T.NO opens with rich drums and plenty of bounce, easing in a crowd that’s only just consumed their hungover croque monsieur. The vibe here is inviting and festive – it’s a festival, after all – like a park BBQ with really good music. The Swamp slowly gets swamped as the sound crew sets up synths and mics atop the soundsystem. It’s time for Rozaly’s Riddimbox, a live project amplifying Curaçaoan sonic culture and more through the speakers at Twiske, with everyone’s favourite MC Toff Youth. Rozaly starts leisurely on the synths. You can hear some bubbling, soca, dancehall… But the pace suddenly takes off, like a VanMoof electric bike on turbo mode. The rhythm takes you to the most unexpected places. At some point, Toff Youth tosses an inflatable unicorn into the crowd, which is swaying like the Caribbean Sea, and I have so many questions. Where did he get it? Is there a lifeguard on duty? Is anyone else seeing this unicorn?!

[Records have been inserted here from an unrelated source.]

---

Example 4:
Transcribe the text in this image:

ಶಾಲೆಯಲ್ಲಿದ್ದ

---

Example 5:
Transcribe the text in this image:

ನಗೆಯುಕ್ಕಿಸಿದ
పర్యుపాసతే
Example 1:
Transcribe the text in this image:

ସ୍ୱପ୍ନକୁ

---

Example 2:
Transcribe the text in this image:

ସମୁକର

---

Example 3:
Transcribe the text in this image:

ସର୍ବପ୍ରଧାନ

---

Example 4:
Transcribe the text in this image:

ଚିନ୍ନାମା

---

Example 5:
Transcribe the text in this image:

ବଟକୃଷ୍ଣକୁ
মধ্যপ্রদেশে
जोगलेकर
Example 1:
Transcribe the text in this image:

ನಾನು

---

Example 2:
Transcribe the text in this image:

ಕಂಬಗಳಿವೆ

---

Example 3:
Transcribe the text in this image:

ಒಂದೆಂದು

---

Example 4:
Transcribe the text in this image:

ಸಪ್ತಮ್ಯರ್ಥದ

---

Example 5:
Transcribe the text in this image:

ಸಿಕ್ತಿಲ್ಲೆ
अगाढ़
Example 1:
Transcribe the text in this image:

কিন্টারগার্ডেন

Lentekabinet – or Lentekabi, as semi-locals call it – has become a meme-able, cultural phenomenon amongst Amsterdam’s Instagram-literate crowd. One local meme admin even made a Lentekabi Bingo. Spotted Zoë Kravitz and Harry Styles? (Yes, they were there.) Brought up the code yellow rainstorm of the festival’s 2022 edition? Saw Job Jobse for the sixth time? Bingo! It does seem like the whole festival went to see Job Jobse. The Lotus stage is packed. Jobse delivers banging house with euphoric, soaring melodies. A group of girlfriends attempt to scale one of the scaffold platforms — honey, you’re in ballet flats balancing a vodka tonic in one hand. Musically, it’s strong. But the crowd is a bit much, so we head over to the Aster stage, which has been programmed in collab with Bijlmer-based community hub Kazerne Reigersbos. Fendi has the crowd swaying cheerfully to a mix of hip-hop, R&B, Jersey club and bubbling, plenty of bangers the techno taste-police would disapprove of, which is precisely why it’s so good.

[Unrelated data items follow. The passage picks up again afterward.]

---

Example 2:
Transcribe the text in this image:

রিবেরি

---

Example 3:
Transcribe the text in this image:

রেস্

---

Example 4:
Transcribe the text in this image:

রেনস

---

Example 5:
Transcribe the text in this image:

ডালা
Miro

Back at the main stage, Miss Honey Dijon has taken over from Job Jobse. There’s room to dance now, which is good because she is serving sexy, irresistible house. What else would you expect? The bass is vibrating. The vocals are breathy. There are plenty of four-on-the-floor rhythms. Everybody is moving. Our night closes at the Poppy with Sedef Adasï, who can shape-shift from indoor, intimate sets at her own queer night to closing Lentekabinet — all at the push of the cue button on her CDJ. Her approach is intuitive; she reads the room rather than imposing on it.
When I ask Adasï about a rumour she once served Turkish breakfast at Berghain, she laughs: “People got it wrong — when I have an early set, I say I’m serving breakfast. But the breakfast is the music.” If we stay in that analogy, this set is like a late-night shared dining situation at a small-plates restaurant where you and your lover(s) order one of everything: caviar, smoked eggplant, sourdough flatbread and Basque cheesecake for dessert. The music is sultry and indulgent, with an abundance of acid, techno and high synths layered atop low, growling vocals — the kind you take your time for. And then, it’s time to go home, suddenly realising you’re a bit hungry now.